WORK ORDER: Please give the lines below again exactly as they stand, from the one that contains "middle mcp: (105, 250)" up to and including the one that contains "thumb mcp: (212, 153)", leaving all pictures out.

INFORMATION GIVEN:
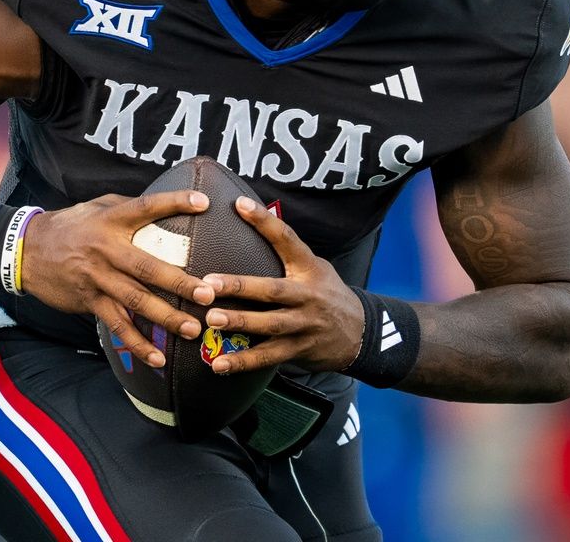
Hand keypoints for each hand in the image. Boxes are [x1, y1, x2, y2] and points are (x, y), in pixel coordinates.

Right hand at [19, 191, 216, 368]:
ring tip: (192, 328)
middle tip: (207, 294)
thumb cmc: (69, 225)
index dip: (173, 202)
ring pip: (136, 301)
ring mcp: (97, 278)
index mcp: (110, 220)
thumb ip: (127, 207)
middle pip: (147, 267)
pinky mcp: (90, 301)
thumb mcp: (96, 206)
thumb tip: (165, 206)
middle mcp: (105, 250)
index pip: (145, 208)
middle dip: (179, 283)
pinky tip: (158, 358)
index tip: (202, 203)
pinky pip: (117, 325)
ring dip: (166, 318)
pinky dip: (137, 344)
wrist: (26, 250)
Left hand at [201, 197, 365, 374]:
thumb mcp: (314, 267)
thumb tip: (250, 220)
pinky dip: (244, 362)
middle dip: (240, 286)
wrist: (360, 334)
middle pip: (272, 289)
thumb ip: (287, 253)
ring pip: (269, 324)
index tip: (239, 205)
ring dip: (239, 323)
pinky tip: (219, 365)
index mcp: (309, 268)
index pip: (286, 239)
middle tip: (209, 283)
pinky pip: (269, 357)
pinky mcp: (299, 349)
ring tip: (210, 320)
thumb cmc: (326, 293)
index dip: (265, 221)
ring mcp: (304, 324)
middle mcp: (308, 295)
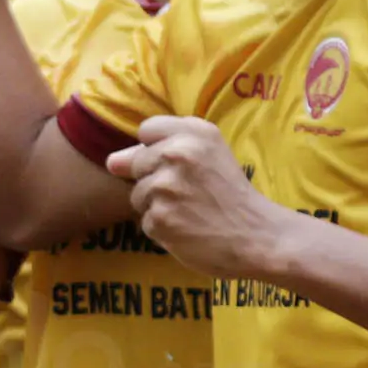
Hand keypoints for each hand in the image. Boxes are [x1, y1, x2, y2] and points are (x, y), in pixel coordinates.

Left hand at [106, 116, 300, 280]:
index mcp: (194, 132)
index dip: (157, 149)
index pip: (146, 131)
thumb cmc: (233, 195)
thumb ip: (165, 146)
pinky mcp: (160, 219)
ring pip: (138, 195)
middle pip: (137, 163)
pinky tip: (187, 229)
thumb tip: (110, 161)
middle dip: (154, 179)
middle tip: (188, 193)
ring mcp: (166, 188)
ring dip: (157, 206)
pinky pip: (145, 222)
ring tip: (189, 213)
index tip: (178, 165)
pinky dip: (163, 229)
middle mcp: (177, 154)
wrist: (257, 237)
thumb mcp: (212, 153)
...
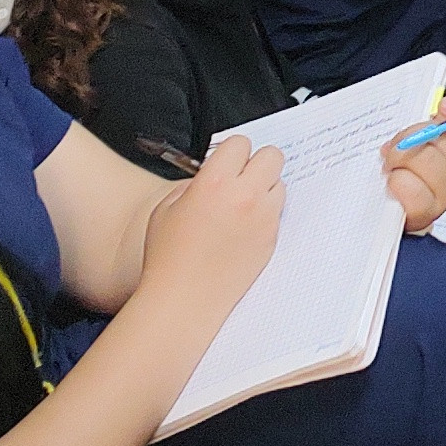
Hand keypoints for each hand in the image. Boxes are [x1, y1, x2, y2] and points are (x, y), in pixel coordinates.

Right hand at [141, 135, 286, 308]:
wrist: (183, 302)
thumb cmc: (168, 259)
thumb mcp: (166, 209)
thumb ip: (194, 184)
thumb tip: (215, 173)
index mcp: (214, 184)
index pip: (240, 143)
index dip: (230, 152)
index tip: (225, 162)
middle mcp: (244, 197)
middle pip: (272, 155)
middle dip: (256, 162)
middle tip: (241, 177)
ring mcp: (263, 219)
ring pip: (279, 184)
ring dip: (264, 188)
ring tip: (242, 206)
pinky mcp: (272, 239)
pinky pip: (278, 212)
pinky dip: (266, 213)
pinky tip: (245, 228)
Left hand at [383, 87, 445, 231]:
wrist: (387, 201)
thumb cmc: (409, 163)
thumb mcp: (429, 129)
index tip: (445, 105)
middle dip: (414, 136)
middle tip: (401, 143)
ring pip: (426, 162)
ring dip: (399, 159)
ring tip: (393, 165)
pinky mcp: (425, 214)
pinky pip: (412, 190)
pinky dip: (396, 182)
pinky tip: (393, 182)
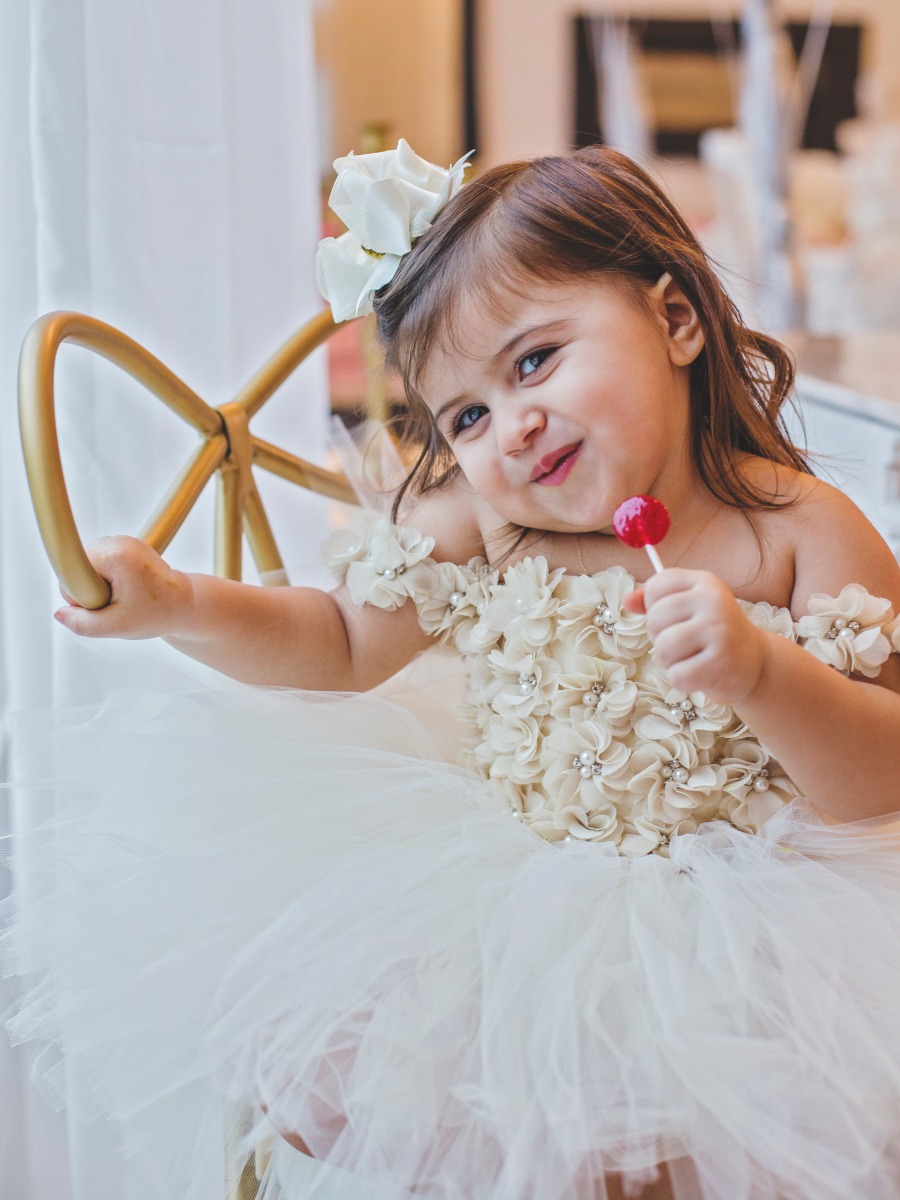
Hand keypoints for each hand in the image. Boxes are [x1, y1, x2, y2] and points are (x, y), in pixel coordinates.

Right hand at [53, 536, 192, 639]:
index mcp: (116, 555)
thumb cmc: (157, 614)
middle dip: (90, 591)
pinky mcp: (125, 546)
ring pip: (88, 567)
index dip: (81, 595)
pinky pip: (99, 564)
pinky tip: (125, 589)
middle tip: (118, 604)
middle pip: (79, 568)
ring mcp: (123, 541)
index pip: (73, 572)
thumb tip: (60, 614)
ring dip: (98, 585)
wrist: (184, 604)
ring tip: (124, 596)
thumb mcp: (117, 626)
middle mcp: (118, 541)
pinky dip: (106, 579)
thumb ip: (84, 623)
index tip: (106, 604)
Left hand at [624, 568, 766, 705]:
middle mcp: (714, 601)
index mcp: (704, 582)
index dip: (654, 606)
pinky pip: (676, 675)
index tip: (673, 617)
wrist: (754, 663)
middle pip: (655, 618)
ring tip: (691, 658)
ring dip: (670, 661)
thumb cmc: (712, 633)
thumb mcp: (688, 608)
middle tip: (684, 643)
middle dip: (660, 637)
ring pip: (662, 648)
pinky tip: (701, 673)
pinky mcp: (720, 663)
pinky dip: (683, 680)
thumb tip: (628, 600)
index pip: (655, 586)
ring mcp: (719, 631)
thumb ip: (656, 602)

ANSWER AREA:
middle mcp: (105, 250)
index pip: (145, 208)
middle dip: (179, 283)
pinky tip: (158, 358)
index tip: (202, 203)
pinky pip: (117, 325)
ring dip: (166, 318)
pinky dip: (137, 344)
wrist: (26, 250)
Left hand at [201, 197, 365, 374]:
thumb mcp: (314, 267)
thumb tip: (250, 220)
pinky dip: (244, 362)
middle dip: (240, 286)
wrist: (360, 334)
middle pip: (272, 289)
thumb ip: (287, 253)
ring pip: (269, 324)
index tip: (239, 205)
ring dip: (239, 323)
pinky tip: (219, 365)
index mcp: (309, 268)
index pip: (286, 239)
middle tip: (209, 283)
pinky pip: (269, 357)
pinky mcp: (299, 349)
ring tip: (210, 320)
thumb cmc: (326, 293)
index dip: (265, 221)
ring mcp: (304, 324)
middle mcp: (308, 295)
Hand keypoints for each hand in the image. Boxes are [x1, y1, x2, y2] and points are (x, y), in pixel coordinates.

Left hand at [106, 116, 300, 280]:
index mcp: (194, 132)
index dip: (157, 149)
index pip: (146, 131)
thumb cmc: (233, 195)
thumb ip: (165, 146)
pinky mcp: (160, 219)
ring pip: (138, 195)
middle pip: (137, 163)
pinky tip: (187, 229)
thumb tip: (110, 161)
middle dip: (154, 179)
middle tip: (188, 193)
ring mcp: (166, 188)
ring dip: (157, 206)
pinky pip: (145, 222)
ring tip: (189, 213)
index tip: (178, 165)
pinky dip: (163, 229)
middle mcp: (177, 154)
wrist: (257, 237)
thumb mcp: (212, 153)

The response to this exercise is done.